__Task item A__. In two sentences, summarize the sitework software thread below.
__Task item B__.
Answer these questions from the sitework software thread below:
(i) How many full-time employees does the first poster's company have?
(ii) Since what year has sitegrader used Paydirt?
(iii) About how much does Paydirt charge a year for maintenance and support?
__Task item C__. Extend the sitework software thread below by writing the post that follows its last line.

Start of Passage

# Sitework Software ??????



## k&Kconstruction (Jul 7, 2009)

I have read many post about different software used for sitework take-offs, bidding, and job managment. I have absolutely no experience with any of this and currently do everything the old fashion way, pin and pad. I am wondering if there is anything out there that would be beneficial to us. We do 2-3 million dollars of work a year, hiring 8 full time employees. Our work includes everything from building ponds and house pads, hauling dirt and rock, and the largest portion from small to medium commercial site prep.
Any advice or comments would be greatly appreciated.


----------



## sitegrader (Oct 18, 2007)

To start with, if you're turning that kind of money year after year you diffently need at least a good take off program. I've been using Paydirt since 1986 and have always gotten good results with it. You can still buy Paydirt and their support group is really good but I don't believe they are advancing the program to the next level any more. If you're on annual support, you get a little de-bug update every year or so. Ag-Tech makes a good program that has gained alot of popularity over the years, the only complaint I hear from Ag-Tech users is that upgrades can be real expensive. Paydirt charges around $400.00 a year for maintenance and support and is really worth the cost. I also own Carlson Takeoff which does takeoffs as well as builds 3-D models that we use on our on-board GPS Systems. I haven't tried any of the cost based estimating systems because what we do can differ a lot from day to day which screws up the cost based analysis based on crew size and machine type. I've spent several years developing and modifying my own excel workbook to build my bids easier. I've never dealt with any of the project (job) management programs, my plates pretty full most of the time between bidding and building 3-D models for our machines. Good luck on your search, and I hope business is better where you are than here in Texas.


----------



## rino1494 (Jan 31, 2006)

End of Passage
Start of Supplied records

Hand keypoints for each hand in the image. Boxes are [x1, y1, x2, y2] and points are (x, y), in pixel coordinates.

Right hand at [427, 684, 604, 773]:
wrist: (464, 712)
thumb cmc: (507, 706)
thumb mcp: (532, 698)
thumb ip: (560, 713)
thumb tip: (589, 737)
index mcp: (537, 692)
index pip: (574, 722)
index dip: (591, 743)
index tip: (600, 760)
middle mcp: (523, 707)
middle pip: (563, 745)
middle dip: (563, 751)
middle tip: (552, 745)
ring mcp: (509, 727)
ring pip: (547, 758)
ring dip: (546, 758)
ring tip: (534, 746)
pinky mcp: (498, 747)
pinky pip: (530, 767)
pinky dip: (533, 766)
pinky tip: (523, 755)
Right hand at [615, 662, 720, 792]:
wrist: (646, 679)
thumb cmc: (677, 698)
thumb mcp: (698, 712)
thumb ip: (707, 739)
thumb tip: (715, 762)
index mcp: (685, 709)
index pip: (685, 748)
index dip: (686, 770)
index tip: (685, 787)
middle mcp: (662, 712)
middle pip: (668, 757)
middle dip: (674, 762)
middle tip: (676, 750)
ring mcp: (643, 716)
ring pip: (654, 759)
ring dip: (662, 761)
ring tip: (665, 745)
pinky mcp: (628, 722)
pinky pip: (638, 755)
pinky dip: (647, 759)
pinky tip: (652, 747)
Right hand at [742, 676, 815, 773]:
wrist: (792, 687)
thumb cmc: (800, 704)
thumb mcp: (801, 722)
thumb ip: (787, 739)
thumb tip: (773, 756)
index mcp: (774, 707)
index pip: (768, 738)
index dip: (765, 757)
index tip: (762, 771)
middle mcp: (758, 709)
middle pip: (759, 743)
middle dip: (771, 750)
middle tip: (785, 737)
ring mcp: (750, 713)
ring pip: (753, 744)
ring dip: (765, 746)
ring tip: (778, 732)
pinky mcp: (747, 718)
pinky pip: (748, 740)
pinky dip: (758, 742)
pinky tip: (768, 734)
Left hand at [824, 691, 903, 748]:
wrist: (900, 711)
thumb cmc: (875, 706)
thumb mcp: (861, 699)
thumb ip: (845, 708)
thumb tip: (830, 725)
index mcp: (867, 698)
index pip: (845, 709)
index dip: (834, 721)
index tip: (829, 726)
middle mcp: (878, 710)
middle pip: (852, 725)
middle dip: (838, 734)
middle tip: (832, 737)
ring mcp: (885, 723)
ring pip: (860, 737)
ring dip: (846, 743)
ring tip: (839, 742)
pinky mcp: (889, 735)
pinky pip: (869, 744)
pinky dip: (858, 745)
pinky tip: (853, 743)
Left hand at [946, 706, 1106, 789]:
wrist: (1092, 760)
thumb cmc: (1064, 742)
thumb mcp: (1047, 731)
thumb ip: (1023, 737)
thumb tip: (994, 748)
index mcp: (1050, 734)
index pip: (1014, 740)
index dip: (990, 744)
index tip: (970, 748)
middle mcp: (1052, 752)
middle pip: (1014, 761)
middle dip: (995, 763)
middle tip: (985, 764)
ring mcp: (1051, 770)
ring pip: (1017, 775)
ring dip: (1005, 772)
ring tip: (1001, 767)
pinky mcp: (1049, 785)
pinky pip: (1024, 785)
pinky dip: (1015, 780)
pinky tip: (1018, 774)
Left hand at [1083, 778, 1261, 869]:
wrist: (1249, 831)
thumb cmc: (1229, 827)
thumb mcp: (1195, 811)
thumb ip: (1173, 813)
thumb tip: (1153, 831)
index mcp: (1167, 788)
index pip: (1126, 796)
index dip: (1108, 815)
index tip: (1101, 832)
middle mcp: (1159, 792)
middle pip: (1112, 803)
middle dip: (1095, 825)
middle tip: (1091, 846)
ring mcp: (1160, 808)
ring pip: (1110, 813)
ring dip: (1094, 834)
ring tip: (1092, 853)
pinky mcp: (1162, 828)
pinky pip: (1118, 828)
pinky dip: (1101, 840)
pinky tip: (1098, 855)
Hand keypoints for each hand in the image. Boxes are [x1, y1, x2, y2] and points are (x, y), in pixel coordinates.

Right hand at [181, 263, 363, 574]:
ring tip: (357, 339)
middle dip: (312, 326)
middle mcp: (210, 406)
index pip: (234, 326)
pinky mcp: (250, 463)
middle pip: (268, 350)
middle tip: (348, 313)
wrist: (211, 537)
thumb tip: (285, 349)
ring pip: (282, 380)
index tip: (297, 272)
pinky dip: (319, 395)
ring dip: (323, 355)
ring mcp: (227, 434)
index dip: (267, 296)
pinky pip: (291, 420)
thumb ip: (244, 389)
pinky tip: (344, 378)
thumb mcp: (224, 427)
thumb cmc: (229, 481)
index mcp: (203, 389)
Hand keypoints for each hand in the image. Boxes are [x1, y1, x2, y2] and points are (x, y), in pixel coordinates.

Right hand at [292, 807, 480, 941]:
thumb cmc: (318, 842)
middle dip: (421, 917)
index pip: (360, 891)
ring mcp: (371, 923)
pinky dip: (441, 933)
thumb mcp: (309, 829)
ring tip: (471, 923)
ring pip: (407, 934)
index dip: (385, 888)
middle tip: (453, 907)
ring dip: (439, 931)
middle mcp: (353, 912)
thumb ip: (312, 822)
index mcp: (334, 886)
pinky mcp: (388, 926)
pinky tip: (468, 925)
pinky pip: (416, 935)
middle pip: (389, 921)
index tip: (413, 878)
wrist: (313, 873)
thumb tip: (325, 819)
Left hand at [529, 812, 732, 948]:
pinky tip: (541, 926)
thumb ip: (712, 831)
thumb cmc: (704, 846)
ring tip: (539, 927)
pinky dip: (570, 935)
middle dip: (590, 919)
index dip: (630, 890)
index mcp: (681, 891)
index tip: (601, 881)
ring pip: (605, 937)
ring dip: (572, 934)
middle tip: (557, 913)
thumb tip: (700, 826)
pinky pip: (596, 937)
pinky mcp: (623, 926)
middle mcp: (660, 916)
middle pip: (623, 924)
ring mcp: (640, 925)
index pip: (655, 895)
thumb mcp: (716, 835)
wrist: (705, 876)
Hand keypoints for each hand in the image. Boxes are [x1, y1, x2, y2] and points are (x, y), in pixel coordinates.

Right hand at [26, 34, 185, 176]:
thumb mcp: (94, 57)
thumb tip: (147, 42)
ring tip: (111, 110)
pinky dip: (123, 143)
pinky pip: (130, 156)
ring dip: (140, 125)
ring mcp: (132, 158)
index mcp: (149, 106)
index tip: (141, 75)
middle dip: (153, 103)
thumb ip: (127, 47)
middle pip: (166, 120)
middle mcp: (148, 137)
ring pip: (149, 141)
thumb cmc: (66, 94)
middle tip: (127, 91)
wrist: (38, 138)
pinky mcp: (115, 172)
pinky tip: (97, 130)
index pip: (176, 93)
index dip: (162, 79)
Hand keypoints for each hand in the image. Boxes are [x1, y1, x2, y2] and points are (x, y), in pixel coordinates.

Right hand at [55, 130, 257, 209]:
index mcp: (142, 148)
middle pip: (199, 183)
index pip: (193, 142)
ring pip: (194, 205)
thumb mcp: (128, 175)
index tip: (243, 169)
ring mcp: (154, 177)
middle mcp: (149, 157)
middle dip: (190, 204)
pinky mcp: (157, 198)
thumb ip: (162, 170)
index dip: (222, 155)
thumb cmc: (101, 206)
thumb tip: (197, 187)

End of Supplied records

__Answer section A__. A contractor doing 2-3 million dollars of work a year with 8 full-time employees does take-offs, bidding and job management by hand and asks whether any software would help. A reply says a business that size needs at least a good take-off program, recommends Paydirt, mentions Ag-Tech and Carlson Takeoff, and describes building bids with a custom Excel workbook.

__Answer section B__.
(i) 8
(ii) 1986
(iii) Around $400.00

__Answer section C__.
I don't bid to many large jobs, so I use a company online that does it for me. I e-mail them the .pdf's and within 2-3 days I have a complete takeoff sheet. It includes stripping, cut and fills, SY's for sidewalks , pavement, landscape and lawn area's and fine grade areas. They even gave me a 3-D model of the site. Cost me $350. They also do pipework take offs and erosion control.


----------



## Z656 (Jan 12, 2008)

I bought Siteworx on screen 1450.00 made by Vertigraph.com. Dose cut fills and trenching 3d modeling.Go to there website free 14 day trial.I even go to job sites with didital camera take pictures of plans download into program.Great for plan rooms. They came out program last year and have been upgrading it periodicly.Turned out to be great program for me. Try it you might like it?


----------



## Bob Kovacs (May 4, 2005)

There are tons of programs out there, ranging in price from $1500 for SiteWorx to over $15,000 for Agtek, and every price point in between. It's hard to say whether it makes sense for you to buy software or just use a company like Rino suggested, without knowing how much bidding you do, many jobs you do and their typical size. If you're constantly bidding work, it may make sense to invest the time and money into a decent program- if you're not consistently bidding, I'd look at outsourcing the takeoffs, and then using Excel to build a template for pricing.


----------



## rino1494 (Jan 31, 2006)

I forgot to give the web address for the company I use.

http://www.ashingtonestimating.com/


----------



## JDavis21835 (Feb 27, 2009)

rino1494 said:


> I forgot to give the web address for the company I use.
> 
> http://www.ashingtonestimating.com/


Im just curious as to how this works out for you. What happens if they miscalculate something and you have the job. Lets say you are short on stone for trench backfill. Do they eat the cost of the mistake? Im just not really sure on letting someone doing for my jobs


----------



## jlrc (Jul 22, 2009)

k&Kconstruction said:


> I have read many post about different software used for sitework take-offs, bidding, and job managment. I have absolutely no experience with any of this and currently do everything the old fashion way, pin and pad. I am wondering if there is anything out there that would be beneficial to us. We do 2-3 million dollars of work a year, hiring 8 full time employees. Our work includes everything from building ponds and house pads, hauling dirt and rock, and the largest portion from small to medium commercial site prep.
> Any advice or comments would be greatly appreciated.


 
For you there is a low cost program you should check out called siteworks, its by vertigrah. download the demo off their site before you buy, that one is one of the base models for on screen take off but it should give you an idea what you are looking at. I personally prefer InSite.


----------



## Blas (Jan 29, 2008)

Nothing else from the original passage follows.